IMO it is very telling that the SEC’s civil complaint OMITS several crucial details of the alleged misconduct, namely:
(1) the identity of ANY of the investors (alleged victims);
(2) the manner in which the investors (alleged victims) came into contact with the hedge fund and subsequently agreed to invest in the hedge fund(s).

The SEC’s complaint makes it sound like Cioffi was “targeting” unsuspecting investors who unwittingly decided to invest in a hedge fund by “accident”, in the same way that Charles Keating sold debt securities to 90 year old grandmothers in the lobby of Lincoln Savings adorned with government-insured seals of approval.

The SEC’s complaint seems to be predicated upon the existence of both (1) an identifiable “hedge fund industry” and (2) judicially ascertainable “industry standards” by which that “industry” operates. While it is undeniably true that a “hedge fund industry” does exist in the legal and accounting sense, it may be very difficult to present admissible evidence of any readily-ascertainable “industry standards” upon which Hedge Fund investors could reasonably expect to rely, other than the plain language of the Trust Indentures and other applicable transactional documents which those investors knowingly signed.
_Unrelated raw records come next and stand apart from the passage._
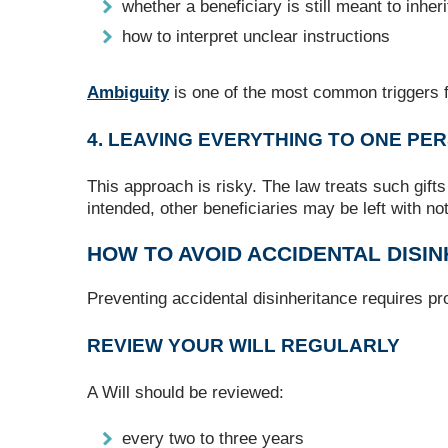
whether a beneficiary is still meant to inheri
how to interpret unclear instructions
Ambiguity
is one of the most common triggers f
4. LEAVING EVERYTHING TO ONE PER
This approach is risky. The law treats such gifts
intended, other beneficiaries may be left with no
HOW TO AVOID ACCIDENTAL DISI
Preventing accidental disinheritance requires pro
REVIEW YOUR WILL REGULARLY
A Will should be reviewed:
every two to three years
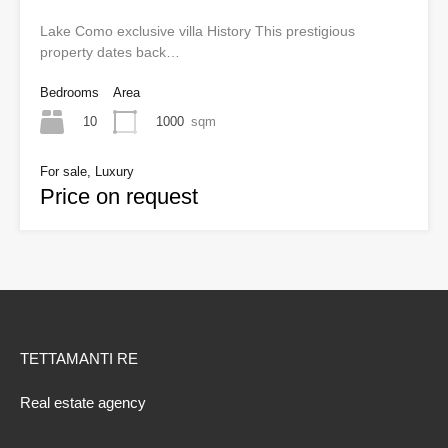
Lake Como exclusive villa History This prestigious
property dates back…
Bedrooms
Area
10
1000
sqm
For sale, Luxury
Price on request
TETTAMANTI RE
Real estate agency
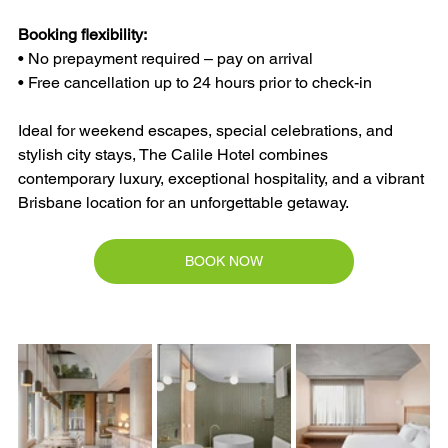
Booking flexibility:
• No prepayment required – pay on arrival
• Free cancellation up to 24 hours prior to check-in
Ideal for weekend escapes, special celebrations, and 
stylish city stays, The Calile Hotel combines 
contemporary luxury, exceptional hospitality, and a vibrant 
Brisbane location for an unforgettable getaway.
BOOK NOW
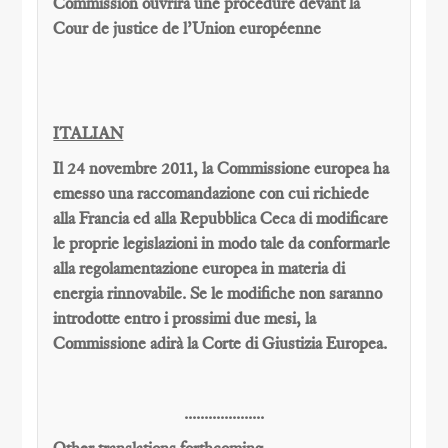
Commission
ouvrira une
procédure devant la
Cour
de justice de l’Union européenne
ITALIAN
Il 24 novembre 2011, la Commissione europea ha
emesso una raccomandazione con cui richiede
alla Francia ed alla Repubblica Ceca di modificare
le proprie legislazioni in modo tale da conformarle
alla regolamentazione europea in materia di
energia rinnovabile. Se le modifiche non saranno
introdotte entro i prossimi due mesi, la
Commissione adirà la Corte di Giustizia Europea.
....................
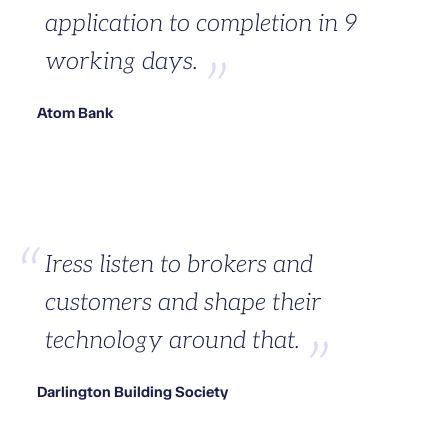
application to completion in 9
working days.
Atom Bank
Iress listen to brokers and
customers and shape their
technology around that.
Darlington Building Society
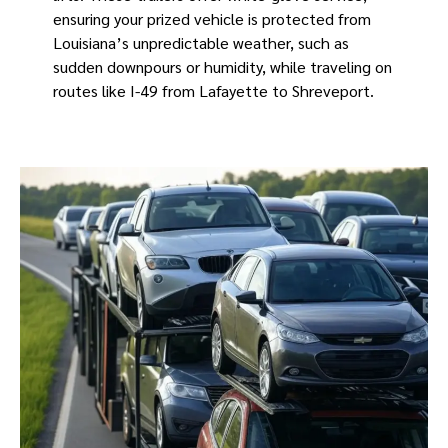
ensuring your prized vehicle is protected from
Louisiana’s unpredictable weather, such as
sudden downpours or humidity, while traveling on
routes like I-49 from Lafayette to Shreveport.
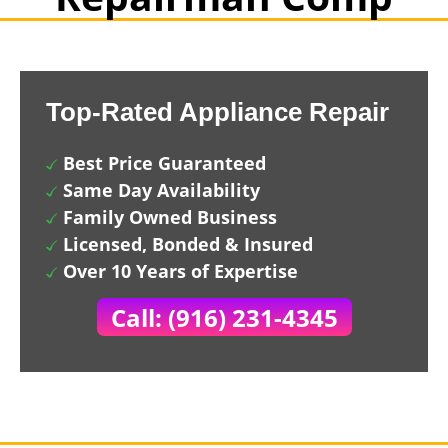
Top-Rated Appliance Repair
Best Price Guaranteed
Same Day Availability
Family Owned Business
Licensed, Bonded & Insured
Over 10 Years of Expertise
Call: (916) 231-4345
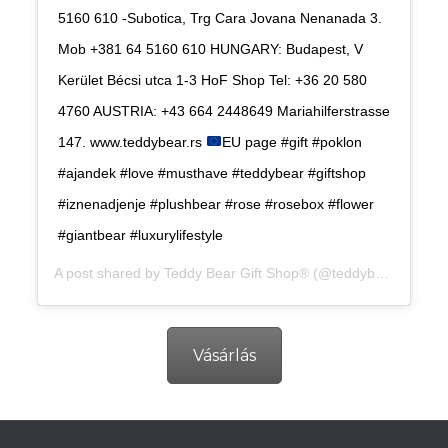
5160 610‬ ‭-Subotica, Trg Cara Jovana Nenanada 3.‬
Mob ‭+381 64 5160 610‬ HUNGARY: Budapest, V
Kerület Bécsi utca 1-3 HoF Shop Tel: ‭+36 20 580
4760‬ AUSTRIA: ‭+43 664 2448649‬ Mariahilferstrasse
147‭.‬ www.teddybear.rs
EU page #gift #poklon
#ajandek #love #musthave #teddybear #giftshop
#iznenadjenje #plushbear #rose #rosebox #flower
#giantbear #luxurylifestyle
A post shared by
Teddy Bear Gift Shop®
(@teddybear.eu) on
Vásárlás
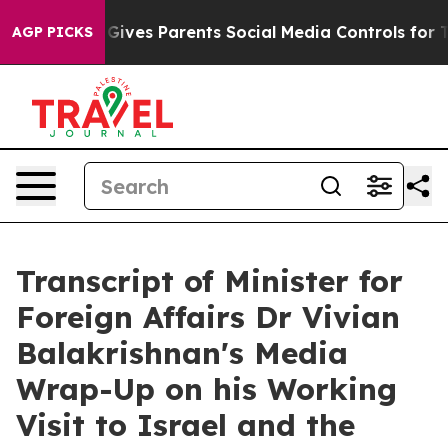
ves Parents Social Media Controls for Their Kids. Shou
AGP PICKS
Transcript of Minister for
Foreign Affairs Dr Vivian
Balakrishnan's Media
Wrap-Up on his Working
Visit to Israel and the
The SEC’s complaint contains repeated references to Cioffi’s alleged withholding of negative information about the deteriorating subprime market; but it is likely that the investors signed written agreements which not only allowed Cioffi to withhold various types of information from investors, but which also expressly prohibited investors from ever claiming any reliance upon any such withheld information (based the investors assurances that they were fully capable of performing their own independent due diligence).
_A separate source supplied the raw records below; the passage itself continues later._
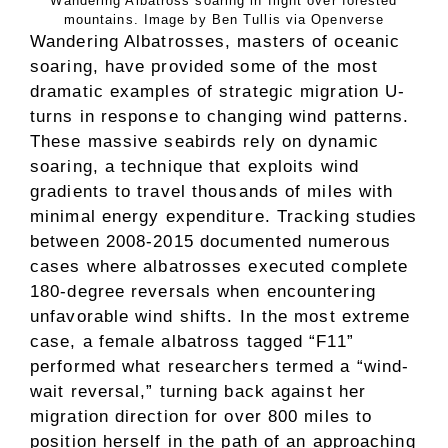
Wandering Albatross soaring in flight over forested
mountains. Image by Ben Tullis via Openverse
Wandering Albatrosses, masters of oceanic
soaring, have provided some of the most
dramatic examples of strategic migration U-
turns in response to changing wind patterns.
These massive seabirds rely on dynamic
soaring, a technique that exploits wind
gradients to travel thousands of miles with
minimal energy expenditure. Tracking studies
between 2008-2015 documented numerous
cases where albatrosses executed complete
180-degree reversals when encountering
unfavorable wind shifts. In the most extreme
case, a female albatross tagged “F11”
performed what researchers termed a “wind-
wait reversal,” turning back against her
migration direction for over 800 miles to
position herself in the path of an approaching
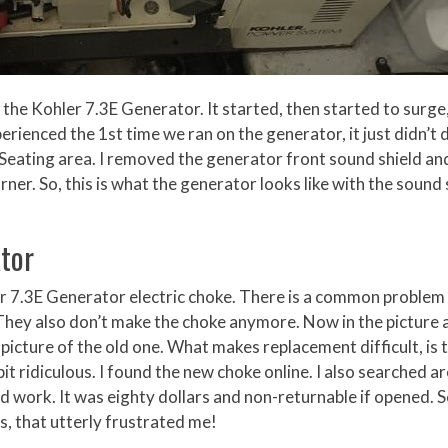
t the Kohler 7.3E Generator. It started, then started to surge
rienced the 1st time we ran on the generator, it just didn’t di
 Seating area. I removed the generator front sound shield an
rner. So, this is what the generator looks like with the sound 
tor
ler 7.3E Generator electric choke. There is a common problem
They also don’t make the choke anymore. Now in the picture
 picture of the old one. What makes replacement difficult, is t
bit ridiculous. I found the new choke online. I also searched a
d work. It was eighty dollars and non-returnable if opened. S
es, that utterly frustrated me!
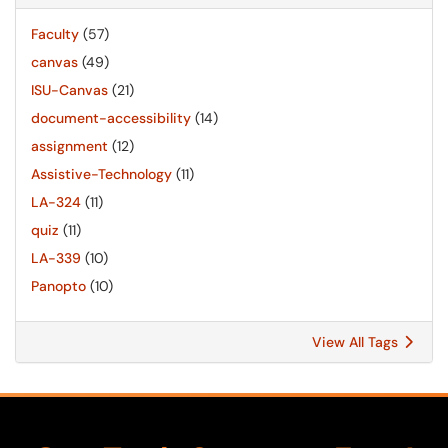
Faculty
(57)
canvas
(49)
ISU-Canvas
(21)
document-accessibility
(14)
assignment
(12)
Assistive-Technology
(11)
LA-324
(11)
quiz
(11)
LA-339
(10)
Panopto
(10)
View All Tags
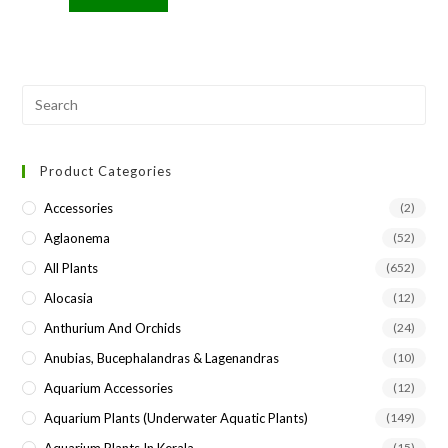
Pre
Esc
to
Product Categories
clo
the
Accessories
(2)
sea
Aglaonema
(52)
pan
All Plants
(652)
Alocasia
(12)
Anthurium And Orchids
(24)
Anubias, Bucephalandras & Lagenandras
(10)
Aquarium Accessories
(12)
Aquarium Plants (underwater Aquatic Plants)
(149)
Aquarium Plants In Kerala
(15)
Also the SEC’s complaint apparently assumes ipso facto that it was actually possible for Cioffi (or anyone else) to generate or obtain “accurate” accounting reports which could meaningfully describe the hedge funds’ “true financial condition” at a particular point in time. However virtually every RMBS/CDO offering document contains explicit disclaimers and warnings essentially stating (in not so many words) that it is IMPOSSIBLE for ANYONE to generate scientific, independently-verifiable formulas or models which accurately predict the instrument’s expected cash flows with any reasonable degree of certainty. Given that there was (and is) no “readily ascertainable” method of objectively valuing/monitoring the individual RMBS/CDO securities associated with these hedge funds, it may be very difficult for the SEC to establish that Cioffi actually provided investors with “false” valuations in the first instance, let alone that Cioffi actually believed they were “false”.